AUFGABE A: Geben Sie den Absatz des Leitsatzes, der mit „Im Falle der Vergütung“ beginnt, in kürzerer Form wieder. Seine wesentlichen Aussagen müssen dabei erhalten bleiben.
AUFGABE B: Schreiben Sie aus dem Leitsatz den Wortlaut ab „RVG §§ 14 Abs.“ bis einschließlich „SF 51/11 E).“ unverändert nieder.

VORLIEGENDER TEXT:
RVG §§ 14 Abs. 1, 45 Abs. 1, 48 Abs. 1 ZPO § 122
Leitsatz
Im Falle der Vergütung eines Rechtsanwalts aus der Staatskasse infolge der Bewilligung von Prozesskostenhilfe sind Tätigkeiten, die nach PKH-Antragstellung und während des PKH-Bewilligungsverfahrens erbracht werden, bei der Beurteilung des Umfangs und der Schwierigkeit der anwaltlichen Tätigkeit gem. § 14 Abs. 1 RVG von Verfassungs wegen grundsätzlich zu berücksichtigen (im Anschluss an SG Fulda, Beschl. v. 19.3.2012 – S 4 SF 51/11 E).

UNBEARBEITETE ZEILEN:
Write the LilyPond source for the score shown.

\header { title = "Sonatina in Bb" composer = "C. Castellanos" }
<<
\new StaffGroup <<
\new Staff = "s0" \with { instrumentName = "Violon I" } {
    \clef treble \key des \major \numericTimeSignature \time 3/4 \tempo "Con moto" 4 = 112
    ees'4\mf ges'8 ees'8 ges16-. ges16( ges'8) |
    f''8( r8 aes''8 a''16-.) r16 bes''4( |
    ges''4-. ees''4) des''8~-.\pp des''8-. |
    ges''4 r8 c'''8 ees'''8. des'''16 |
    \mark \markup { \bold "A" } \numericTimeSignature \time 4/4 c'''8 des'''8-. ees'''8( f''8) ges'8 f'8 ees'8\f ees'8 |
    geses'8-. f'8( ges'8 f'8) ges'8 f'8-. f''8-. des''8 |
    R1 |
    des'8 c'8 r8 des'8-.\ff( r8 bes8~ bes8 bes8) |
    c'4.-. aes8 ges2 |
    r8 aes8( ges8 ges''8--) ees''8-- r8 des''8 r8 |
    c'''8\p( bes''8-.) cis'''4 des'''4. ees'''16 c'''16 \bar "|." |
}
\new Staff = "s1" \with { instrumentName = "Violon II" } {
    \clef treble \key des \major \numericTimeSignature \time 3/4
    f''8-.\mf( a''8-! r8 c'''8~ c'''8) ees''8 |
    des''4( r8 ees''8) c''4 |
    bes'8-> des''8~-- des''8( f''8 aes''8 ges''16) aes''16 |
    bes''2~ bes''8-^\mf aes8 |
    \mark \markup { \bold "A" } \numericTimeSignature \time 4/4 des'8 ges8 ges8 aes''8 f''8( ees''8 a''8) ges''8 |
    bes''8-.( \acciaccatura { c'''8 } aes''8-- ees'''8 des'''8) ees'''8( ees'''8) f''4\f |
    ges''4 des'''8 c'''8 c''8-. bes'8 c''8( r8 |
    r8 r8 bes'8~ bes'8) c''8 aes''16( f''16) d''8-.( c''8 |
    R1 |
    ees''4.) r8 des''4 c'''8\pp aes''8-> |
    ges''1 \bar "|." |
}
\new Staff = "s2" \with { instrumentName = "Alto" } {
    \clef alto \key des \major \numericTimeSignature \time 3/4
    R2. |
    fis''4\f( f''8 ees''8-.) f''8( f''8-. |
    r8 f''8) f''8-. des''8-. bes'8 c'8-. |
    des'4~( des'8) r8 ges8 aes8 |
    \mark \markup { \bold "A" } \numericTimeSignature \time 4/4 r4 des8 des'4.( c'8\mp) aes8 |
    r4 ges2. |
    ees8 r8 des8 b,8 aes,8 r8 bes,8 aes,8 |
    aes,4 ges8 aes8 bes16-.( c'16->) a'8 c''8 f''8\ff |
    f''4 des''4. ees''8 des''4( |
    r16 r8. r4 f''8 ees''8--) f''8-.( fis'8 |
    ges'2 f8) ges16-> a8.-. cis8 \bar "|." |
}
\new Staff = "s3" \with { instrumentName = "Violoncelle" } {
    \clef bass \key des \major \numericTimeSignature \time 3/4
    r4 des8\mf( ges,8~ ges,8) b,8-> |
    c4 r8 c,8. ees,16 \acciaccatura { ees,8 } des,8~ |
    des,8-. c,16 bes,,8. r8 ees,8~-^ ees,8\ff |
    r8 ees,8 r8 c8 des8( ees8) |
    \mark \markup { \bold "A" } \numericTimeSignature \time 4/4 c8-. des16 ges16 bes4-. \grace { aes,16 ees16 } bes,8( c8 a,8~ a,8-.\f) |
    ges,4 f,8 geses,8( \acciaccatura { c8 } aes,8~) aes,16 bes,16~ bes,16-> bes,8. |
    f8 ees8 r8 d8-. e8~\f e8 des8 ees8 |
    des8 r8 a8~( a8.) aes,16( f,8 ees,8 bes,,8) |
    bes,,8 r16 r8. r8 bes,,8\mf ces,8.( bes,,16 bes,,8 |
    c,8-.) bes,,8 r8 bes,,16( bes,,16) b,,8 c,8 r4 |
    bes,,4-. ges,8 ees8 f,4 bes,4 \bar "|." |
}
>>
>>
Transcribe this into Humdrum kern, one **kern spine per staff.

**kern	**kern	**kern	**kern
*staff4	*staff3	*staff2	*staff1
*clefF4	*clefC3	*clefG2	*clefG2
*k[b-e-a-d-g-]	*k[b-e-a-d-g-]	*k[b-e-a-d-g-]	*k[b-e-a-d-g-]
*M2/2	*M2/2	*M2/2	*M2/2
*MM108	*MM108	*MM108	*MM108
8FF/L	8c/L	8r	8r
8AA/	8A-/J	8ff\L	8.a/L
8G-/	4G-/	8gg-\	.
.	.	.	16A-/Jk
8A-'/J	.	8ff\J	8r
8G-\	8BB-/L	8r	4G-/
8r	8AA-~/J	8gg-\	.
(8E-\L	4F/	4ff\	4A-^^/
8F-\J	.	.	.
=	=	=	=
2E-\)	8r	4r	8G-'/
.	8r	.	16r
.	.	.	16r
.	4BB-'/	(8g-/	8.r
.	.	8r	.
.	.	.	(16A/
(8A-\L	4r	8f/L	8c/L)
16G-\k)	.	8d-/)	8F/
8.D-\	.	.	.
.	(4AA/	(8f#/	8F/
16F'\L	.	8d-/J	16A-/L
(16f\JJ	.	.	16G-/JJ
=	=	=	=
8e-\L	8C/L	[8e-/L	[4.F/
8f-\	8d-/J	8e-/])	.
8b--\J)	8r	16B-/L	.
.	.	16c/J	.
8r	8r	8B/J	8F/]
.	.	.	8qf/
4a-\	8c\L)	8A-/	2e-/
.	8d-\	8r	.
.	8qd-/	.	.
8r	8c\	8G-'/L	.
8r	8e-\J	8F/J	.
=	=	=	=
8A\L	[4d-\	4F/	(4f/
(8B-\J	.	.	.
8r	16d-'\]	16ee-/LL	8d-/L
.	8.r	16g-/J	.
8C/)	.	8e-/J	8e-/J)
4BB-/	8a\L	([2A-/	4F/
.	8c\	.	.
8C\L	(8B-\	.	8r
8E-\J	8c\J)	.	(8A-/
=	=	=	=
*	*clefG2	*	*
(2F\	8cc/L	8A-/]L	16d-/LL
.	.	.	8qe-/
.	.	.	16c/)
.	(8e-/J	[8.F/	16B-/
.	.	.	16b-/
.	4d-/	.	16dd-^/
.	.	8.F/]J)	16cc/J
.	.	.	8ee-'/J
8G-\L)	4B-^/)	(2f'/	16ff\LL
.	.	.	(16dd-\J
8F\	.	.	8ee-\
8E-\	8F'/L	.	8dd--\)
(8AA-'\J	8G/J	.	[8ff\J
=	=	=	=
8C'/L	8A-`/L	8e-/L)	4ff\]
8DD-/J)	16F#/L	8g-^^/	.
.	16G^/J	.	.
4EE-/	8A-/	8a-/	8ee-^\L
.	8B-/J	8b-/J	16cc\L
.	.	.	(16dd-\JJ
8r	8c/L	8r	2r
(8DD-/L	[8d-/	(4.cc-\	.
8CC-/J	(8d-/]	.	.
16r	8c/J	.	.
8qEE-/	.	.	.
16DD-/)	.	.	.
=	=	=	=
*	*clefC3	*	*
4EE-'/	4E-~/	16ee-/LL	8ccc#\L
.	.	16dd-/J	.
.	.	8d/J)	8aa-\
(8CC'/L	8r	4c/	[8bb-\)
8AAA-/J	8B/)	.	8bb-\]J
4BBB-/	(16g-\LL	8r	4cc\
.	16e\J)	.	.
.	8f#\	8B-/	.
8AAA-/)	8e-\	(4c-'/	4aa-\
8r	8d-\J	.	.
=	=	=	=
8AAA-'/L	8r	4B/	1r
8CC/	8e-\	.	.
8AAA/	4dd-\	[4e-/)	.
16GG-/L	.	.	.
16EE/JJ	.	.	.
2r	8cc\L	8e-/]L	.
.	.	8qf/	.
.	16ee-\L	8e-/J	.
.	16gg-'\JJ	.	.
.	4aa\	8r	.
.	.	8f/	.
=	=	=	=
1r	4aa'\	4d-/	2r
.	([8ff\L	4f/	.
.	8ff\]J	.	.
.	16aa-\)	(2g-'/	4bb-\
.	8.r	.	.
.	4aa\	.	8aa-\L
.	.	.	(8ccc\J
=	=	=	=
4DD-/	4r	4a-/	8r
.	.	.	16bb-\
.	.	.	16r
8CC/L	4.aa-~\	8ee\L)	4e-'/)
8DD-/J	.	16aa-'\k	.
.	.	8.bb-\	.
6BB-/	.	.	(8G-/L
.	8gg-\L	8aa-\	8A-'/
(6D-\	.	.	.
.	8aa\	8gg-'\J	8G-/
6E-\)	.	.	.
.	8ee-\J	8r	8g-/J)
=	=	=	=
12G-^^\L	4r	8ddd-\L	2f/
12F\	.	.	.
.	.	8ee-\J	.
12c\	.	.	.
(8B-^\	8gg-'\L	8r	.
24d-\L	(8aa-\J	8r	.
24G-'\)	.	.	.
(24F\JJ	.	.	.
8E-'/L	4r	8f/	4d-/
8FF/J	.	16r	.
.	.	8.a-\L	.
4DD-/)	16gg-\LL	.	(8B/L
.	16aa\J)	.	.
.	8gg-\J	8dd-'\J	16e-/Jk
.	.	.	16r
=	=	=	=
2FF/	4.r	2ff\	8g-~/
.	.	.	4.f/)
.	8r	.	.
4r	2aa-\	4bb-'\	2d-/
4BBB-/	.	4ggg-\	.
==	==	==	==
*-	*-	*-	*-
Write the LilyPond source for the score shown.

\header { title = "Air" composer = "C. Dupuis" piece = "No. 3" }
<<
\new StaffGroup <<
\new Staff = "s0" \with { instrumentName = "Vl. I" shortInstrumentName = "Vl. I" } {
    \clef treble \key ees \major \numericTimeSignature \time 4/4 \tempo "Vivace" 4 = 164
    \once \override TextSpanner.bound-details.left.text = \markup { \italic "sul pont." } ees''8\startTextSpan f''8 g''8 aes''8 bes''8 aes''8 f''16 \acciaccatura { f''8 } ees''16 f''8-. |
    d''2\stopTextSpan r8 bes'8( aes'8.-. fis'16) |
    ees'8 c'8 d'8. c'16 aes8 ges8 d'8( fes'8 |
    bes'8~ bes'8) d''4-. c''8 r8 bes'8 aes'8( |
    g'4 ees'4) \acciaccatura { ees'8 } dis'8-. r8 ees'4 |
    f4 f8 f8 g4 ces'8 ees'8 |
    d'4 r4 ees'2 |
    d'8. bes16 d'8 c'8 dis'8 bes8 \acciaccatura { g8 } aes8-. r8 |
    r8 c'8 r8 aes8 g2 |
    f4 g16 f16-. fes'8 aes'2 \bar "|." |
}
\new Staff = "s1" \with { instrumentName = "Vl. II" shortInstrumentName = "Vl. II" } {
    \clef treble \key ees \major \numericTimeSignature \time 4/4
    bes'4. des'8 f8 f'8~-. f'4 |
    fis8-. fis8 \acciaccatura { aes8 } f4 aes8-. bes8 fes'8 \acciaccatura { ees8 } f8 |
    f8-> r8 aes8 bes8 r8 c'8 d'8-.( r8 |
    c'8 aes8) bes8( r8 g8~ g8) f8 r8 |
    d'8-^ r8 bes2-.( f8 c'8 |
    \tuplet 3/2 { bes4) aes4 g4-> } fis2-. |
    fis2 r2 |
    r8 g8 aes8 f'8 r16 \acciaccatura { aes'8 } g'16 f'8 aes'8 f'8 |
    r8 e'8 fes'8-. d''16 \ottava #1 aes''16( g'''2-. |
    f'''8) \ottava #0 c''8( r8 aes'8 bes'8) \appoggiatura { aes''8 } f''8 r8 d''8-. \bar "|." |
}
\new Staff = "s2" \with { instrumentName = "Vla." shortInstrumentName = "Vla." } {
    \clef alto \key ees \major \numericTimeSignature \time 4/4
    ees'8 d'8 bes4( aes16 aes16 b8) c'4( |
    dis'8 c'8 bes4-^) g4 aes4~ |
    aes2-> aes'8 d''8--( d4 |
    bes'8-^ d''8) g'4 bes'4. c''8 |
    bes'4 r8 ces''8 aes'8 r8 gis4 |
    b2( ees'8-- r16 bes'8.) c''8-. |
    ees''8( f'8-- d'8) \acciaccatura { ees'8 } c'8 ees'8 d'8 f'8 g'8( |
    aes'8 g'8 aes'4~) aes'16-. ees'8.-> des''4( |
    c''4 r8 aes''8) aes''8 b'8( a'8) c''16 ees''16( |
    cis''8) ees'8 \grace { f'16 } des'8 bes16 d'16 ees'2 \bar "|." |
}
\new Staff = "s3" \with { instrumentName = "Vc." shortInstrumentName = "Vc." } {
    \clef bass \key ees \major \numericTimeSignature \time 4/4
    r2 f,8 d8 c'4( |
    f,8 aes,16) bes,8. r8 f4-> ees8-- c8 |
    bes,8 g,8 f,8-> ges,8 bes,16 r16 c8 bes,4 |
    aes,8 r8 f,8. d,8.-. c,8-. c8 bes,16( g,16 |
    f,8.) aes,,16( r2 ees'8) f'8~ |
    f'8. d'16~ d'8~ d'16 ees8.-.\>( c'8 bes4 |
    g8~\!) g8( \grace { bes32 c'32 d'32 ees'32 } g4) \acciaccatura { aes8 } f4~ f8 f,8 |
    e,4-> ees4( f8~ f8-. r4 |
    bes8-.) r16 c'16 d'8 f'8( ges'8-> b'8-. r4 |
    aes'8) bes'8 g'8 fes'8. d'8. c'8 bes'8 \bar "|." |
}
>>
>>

VOLLSTÄNDIGE LÖSUNG A: Wird ein Rechtsanwalt nach Bewilligung von Prozesskostenhilfe aus der Staatskasse vergütet, sind seine Tätigkeiten nach dem PKH-Antrag und während des Bewilligungsverfahrens bei der Beurteilung von Umfang und Schwierigkeit nach § 14 Abs. 1 RVG von Verfassungs wegen grundsätzlich zu berücksichtigen (im Anschluss an SG Fulda, Beschl. v. 19.3.2012 – S 4 SF 51/11 E).

VOLLSTÄNDIGE LÖSUNG B:
RVG §§ 14 Abs. 1, 45 Abs. 1, 48 Abs. 1 ZPO § 122
Leitsatz
Im Falle der Vergütung eines Rechtsanwalts aus der Staatskasse infolge der Bewilligung von Prozesskostenhilfe sind Tätigkeiten, die nach PKH-Antragstellung und während des PKH-Bewilligungsverfahrens erbracht werden, bei der Beurteilung des Umfangs und der Schwierigkeit der anwaltlichen Tätigkeit gem. § 14 Abs. 1 RVG von Verfassungs wegen grundsätzlich zu berücksichtigen (im Anschluss an SG Fulda, Beschl. v. 19.3.2012 – S 4 SF 51/11 E).